Economy – Markets React Sharply After PM Modi Warns of Global Crisis Risks
Economy – Prime Minister Narendra Modi’s appeal for financial restraint amid escalating tensions linked to the Iran conflict triggered widespread reactions across India’s financial markets and corporate sector on Monday.

Indian benchmark indices witnessed heavy selling pressure after investors interpreted the Prime Minister’s remarks as a warning of possible economic turbulence in the coming months. The domestic currency also weakened significantly against the US dollar, reflecting growing concerns over rising import costs and external financial pressures.
Stock Markets and Rupee Register Sharp Decline
The BSE Sensex dropped 1,312.91 points, ending the session at 76,015.28, while the NSE Nifty50 closed 360.30 points lower at 23,815.85. The decline erased more than 1.5% of investor wealth during the trading session as market sentiment turned cautious following the government’s comments on global disruptions.
The Indian rupee also came under intense pressure. After losing considerable ground over the past year, the currency slipped another 82 paise on Monday to close at a record low of 95.31 against the US dollar. Currency dealers attributed the fall to concerns over rising oil prices, higher import bills and fears of prolonged instability in West Asia.

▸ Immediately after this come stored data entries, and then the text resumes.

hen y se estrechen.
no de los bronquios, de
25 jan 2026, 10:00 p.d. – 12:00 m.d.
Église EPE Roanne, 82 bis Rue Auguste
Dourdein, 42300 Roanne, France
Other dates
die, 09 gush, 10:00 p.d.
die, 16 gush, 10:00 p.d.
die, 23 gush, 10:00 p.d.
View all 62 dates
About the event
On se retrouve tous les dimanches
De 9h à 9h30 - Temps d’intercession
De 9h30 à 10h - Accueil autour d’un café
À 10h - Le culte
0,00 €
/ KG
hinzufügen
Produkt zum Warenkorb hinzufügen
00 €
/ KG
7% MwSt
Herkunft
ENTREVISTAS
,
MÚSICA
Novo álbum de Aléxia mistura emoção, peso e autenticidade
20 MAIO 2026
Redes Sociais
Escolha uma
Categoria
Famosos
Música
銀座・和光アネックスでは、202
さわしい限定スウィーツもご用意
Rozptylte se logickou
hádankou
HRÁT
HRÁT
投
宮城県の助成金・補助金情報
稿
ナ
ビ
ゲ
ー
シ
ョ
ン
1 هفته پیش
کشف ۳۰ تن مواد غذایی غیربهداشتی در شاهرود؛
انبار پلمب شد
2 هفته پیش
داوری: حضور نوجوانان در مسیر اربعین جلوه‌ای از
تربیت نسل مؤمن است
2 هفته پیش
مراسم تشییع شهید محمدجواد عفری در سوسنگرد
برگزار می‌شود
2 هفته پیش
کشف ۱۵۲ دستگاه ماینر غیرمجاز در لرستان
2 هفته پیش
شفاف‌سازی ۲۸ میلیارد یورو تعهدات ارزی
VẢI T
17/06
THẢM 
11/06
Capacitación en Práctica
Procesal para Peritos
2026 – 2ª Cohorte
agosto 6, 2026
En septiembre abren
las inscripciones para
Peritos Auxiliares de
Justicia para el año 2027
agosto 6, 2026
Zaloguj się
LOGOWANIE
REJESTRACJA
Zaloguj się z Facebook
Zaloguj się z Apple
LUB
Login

PM Calls for Financial Prudence
During a public address in Hyderabad on Sunday, Prime Minister Narendra Modi urged citizens and businesses to adopt measures aimed at reducing economic strain during uncertain global conditions. Referring to supply chain disruptions, inflationary risks and geopolitical instability, he appealed for collective participation to strengthen the country’s resilience.
Among the suggestions made by the Prime Minister were reducing unnecessary foreign travel, limiting gold purchases and lowering fuel consumption. He also encouraged companies to consider work-from-home systems wherever feasible, similar to the arrangements widely adopted during the Covid-19 period.
The comments immediately sparked discussions in financial circles, with many investors interpreting them as signals that the government may soon introduce measures to manage rising economic stress.
Fuel Pricing Concerns Intensify
Speculation over a possible increase in retail fuel prices gained momentum after the Prime Minister’s remarks on reducing petrol and diesel usage. Later in the day, the petroleum ministry stated that state-run oil marketing companies are expected to face under-recoveries amounting to nearly ₹2 lakh crore during the first quarter of FY27.
The ministry added that the government is currently reviewing fuel pricing trends in view of global crude oil volatility and increasing pressure on public sector energy firms.
India remains heavily dependent on imported crude oil, making the economy vulnerable to geopolitical tensions in major oil-producing regions. Petroleum imports touched nearly $172 billion in FY26, continuing to place significant pressure on the country’s external balance.
Rising Gold Imports Add to Economic Pressure
Apart from fuel imports, the government is also monitoring the sharp increase in gold purchases. Official figures show India’s gold imports surged 24% to around $72 billion in FY26.
Analysts have linked part of this increase to the free trade agreement with the UAE, under which gold imports reportedly climbed sharply from nearly $3 billion in 2022 to approximately $16.5 billion in 2025.
India’s foreign exchange reserves, which are used to manage external payment obligations and support currency stability, stood at $690 billion during the week ending May 1. The reserves had earlier reached a peak of $728 billion in late February.
Industry Groups Respond to PM’s Remarks
Technology industry body Nasscom said several companies had already implemented remote and hybrid work systems to optimise operational efficiency and reduce commuting-related energy usage. The organisation indicated that many firms continue to support flexible work arrangements where business operations permit.
Corporate leaders also acknowledged concerns arising from the growing Gulf crisis. Bharti Enterprises chairman Sunil Mittal stated that the evolving geopolitical situation has increased pressure on economies worldwide, including India, and businesses are closely monitoring developments.